__TEXTE À EXAMINER__
Surtout, ces professionnels de santé ont reçu comme consigne de ne pas avertir le patient ou la famille. La chaîne brésilienne Globonews a ainsi eu accès à des messages privés entre le directeur de Prevent Senior et ses subordonnés. "Nous allons commencer le protocole hydroxychlorochine + azythromycine", prévient le directeur Fernando Oikawa, qui insiste, en lettres capitales : "Veuillez NE PAS INFORMER LE PATIENT ou LA FAMILLE sur le médicament ou le programme."
L'un des médecins du rapport affirme que "l'étude" qui devait être publiée par le groupe hospitalier a été manipulée pour démontrer l'efficacité de l'hydroxychloroquine, alors que la quasi-totalité des études scientifiques concluent que ce médicament ne permet pas de traiter le Covid-19. Selon lui, le résultat était déjà prêt, et ce bien avant la conclusion de l'étude de Prevent Senior, poursuit Globonews.

__MATÉRIEL RECUEILLI__
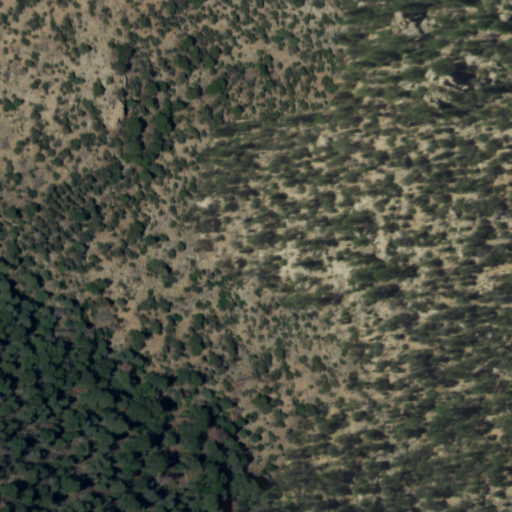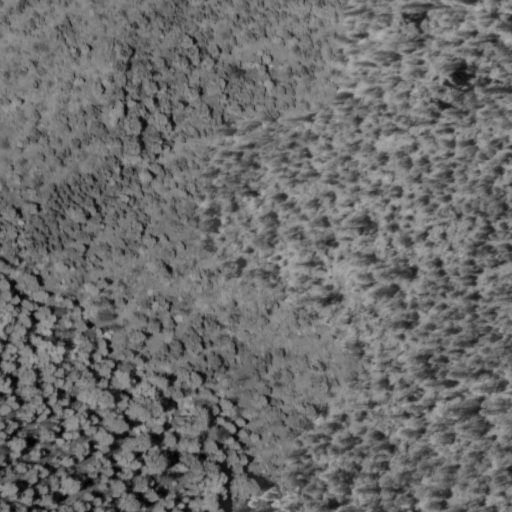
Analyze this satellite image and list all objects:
road: (90, 418)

__LISTE DES TÂCHES__
1 – Relevez, dans la citation de Fernando Oikawa reproduite dans l'extrait sur Prevent Senior, tous les mots écrits entièrement en lettres capitales.
2 – D'après l'extrait sur Prevent Senior, à quel moment le résultat de l'étude était-il déjà prêt selon le médecin du rapport ?
3 – Pour chaque affirmation, indiquez si elle concorde avec l'extrait sur Prevent Senior, en citant les mots décisifs du texte.
(a) Globonews a eu accès à des messages privés entre le directeur de Prevent Senior et ses subordonnés.
(b) Les professionnels de santé avaient pour consigne d'informer la famille du patient.
(c) La plupart des études scientifiques concluent que l'hydroxychloroquine permet de traiter le Covid-19.
Le matériel recueilli ne joue aucun rôle ici.

__CORRIGÉ DE L'EXERCICE__
1 – NE, PAS, INFORMER, LE, PATIENT, LA, FAMILLE

2 – Bien avant la conclusion de l'étude de Prevent Senior.

3 –
(a) Oui : « La chaîne brésilienne Globonews a ainsi eu accès à des messages privés entre le directeur de Prevent Senior et ses subordonnés. »
(b) Non : « ces professionnels de santé ont reçu comme consigne de ne pas avertir le patient ou la famille. »
(c) Non : « la quasi-totalité des études scientifiques concluent que ce médicament ne permet pas de traiter le Covid-19. »